A vaccine works by mimicking a natural infection. A vaccine not only induces immune response to protect people from any future COVID-19 infection, but also helps quickly build herd immunity to put an end to the pandemic. Herd immunity occurs when a sufficient percentage of a population becomes immune to a disease, making the spread of disease from person to person unlikely. The good news is that SARS-CoV-2 virus has been fairly stable, which increases the viability of a vaccine.

How many types of vaccines are there?

There are broadly four types of vaccine — one, a vaccine based on the whole virus (this could be either inactivated, or an attenuated [weakened] virus vaccine); two, a non-replicating viral vector vaccine that uses a benign virus as vector that carries the antigen of SARS-CoV; three, nucleic-acid vaccines that have genetic material like DNA and RNA of antigens like spike protein given to a person, helping human cells decode genetic material and produce the vaccine; and four, protein subunit vaccine wherein the recombinant proteins of SARS-COV-2 along with an adjuvant (booster) is given as a vaccine.

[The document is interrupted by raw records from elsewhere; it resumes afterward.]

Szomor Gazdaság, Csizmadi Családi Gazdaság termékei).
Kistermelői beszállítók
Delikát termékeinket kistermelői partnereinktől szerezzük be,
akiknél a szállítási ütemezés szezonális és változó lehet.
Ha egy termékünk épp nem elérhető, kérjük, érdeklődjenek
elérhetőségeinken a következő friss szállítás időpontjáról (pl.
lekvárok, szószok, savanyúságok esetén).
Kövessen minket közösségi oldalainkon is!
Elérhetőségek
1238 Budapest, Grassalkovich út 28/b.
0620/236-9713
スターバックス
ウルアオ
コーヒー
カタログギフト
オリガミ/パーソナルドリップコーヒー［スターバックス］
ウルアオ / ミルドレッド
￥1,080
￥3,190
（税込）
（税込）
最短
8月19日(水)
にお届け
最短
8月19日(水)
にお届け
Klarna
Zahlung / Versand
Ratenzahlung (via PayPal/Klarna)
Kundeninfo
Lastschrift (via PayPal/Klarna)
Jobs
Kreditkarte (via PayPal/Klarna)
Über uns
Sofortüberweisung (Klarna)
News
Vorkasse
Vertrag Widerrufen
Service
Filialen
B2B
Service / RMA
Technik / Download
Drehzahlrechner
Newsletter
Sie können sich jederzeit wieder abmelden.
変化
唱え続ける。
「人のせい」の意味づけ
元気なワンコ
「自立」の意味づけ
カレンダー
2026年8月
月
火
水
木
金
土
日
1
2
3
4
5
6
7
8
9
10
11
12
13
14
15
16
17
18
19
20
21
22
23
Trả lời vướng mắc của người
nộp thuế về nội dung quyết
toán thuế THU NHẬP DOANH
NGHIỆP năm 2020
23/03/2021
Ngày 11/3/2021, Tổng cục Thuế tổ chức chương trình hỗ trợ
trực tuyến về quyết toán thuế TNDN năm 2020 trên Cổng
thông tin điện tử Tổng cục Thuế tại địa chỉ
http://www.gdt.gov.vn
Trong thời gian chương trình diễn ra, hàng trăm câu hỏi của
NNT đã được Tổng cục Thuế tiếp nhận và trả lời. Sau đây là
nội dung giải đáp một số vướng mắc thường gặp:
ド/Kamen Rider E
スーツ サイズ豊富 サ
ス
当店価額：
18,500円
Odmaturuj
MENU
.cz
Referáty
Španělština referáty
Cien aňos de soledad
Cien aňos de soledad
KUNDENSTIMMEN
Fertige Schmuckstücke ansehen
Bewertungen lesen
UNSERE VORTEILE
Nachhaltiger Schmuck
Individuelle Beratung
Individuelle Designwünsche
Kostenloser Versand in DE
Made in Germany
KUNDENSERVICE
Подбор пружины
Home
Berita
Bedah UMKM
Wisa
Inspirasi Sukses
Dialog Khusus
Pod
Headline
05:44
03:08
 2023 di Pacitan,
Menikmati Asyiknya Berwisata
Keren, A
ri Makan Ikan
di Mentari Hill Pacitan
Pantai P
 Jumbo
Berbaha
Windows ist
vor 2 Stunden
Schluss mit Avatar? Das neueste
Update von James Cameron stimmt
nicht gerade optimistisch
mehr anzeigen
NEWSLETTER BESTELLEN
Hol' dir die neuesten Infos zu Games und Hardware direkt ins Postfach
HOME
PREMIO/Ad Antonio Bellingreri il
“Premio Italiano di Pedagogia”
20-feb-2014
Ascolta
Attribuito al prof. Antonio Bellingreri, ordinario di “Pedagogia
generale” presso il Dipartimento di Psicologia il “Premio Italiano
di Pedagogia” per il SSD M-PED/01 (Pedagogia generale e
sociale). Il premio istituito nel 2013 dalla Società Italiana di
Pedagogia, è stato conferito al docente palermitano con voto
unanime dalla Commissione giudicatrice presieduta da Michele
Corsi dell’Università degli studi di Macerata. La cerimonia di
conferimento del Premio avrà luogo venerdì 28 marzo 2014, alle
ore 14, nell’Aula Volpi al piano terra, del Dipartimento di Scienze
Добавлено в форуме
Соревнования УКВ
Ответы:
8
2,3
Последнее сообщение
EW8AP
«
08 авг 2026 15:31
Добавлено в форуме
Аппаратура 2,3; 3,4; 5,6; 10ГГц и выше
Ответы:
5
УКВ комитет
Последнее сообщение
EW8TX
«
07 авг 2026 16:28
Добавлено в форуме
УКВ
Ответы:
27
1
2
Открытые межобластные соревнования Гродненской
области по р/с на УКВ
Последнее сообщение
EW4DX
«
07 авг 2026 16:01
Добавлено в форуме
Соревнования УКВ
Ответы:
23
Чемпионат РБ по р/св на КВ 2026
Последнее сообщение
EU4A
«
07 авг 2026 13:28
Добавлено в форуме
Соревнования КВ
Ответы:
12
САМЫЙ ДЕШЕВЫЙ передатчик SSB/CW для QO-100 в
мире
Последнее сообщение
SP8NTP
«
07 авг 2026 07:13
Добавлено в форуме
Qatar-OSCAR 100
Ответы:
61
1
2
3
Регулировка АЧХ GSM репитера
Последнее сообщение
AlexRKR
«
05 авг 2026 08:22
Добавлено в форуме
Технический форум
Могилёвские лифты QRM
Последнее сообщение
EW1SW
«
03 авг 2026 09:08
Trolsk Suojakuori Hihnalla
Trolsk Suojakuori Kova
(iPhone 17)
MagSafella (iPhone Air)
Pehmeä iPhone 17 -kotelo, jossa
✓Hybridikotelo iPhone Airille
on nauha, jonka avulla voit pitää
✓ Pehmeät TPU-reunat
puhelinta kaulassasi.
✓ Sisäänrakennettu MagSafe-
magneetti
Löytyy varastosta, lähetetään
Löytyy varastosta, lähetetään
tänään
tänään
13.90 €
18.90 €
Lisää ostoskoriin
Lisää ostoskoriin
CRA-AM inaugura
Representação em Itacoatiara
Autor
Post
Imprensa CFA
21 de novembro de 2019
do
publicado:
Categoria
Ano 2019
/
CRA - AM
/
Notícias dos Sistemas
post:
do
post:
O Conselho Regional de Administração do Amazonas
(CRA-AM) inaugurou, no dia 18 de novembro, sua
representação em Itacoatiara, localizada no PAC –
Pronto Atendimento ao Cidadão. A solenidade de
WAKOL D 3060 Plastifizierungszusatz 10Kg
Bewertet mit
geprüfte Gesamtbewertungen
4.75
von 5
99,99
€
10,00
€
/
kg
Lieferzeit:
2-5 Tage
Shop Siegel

What does it take to develop a vaccine of this kind?

Vaccine development is a long, complex process. Unlike drugs that are given to people with a diseased, vaccines are given to healthy people and also vulnerable sections such as children, pregnant women and the elderly. So rigorous tests are compulsory. History says that the fastest time it took to develop a vaccine is five years, but it usually takes double or sometimes triple that time.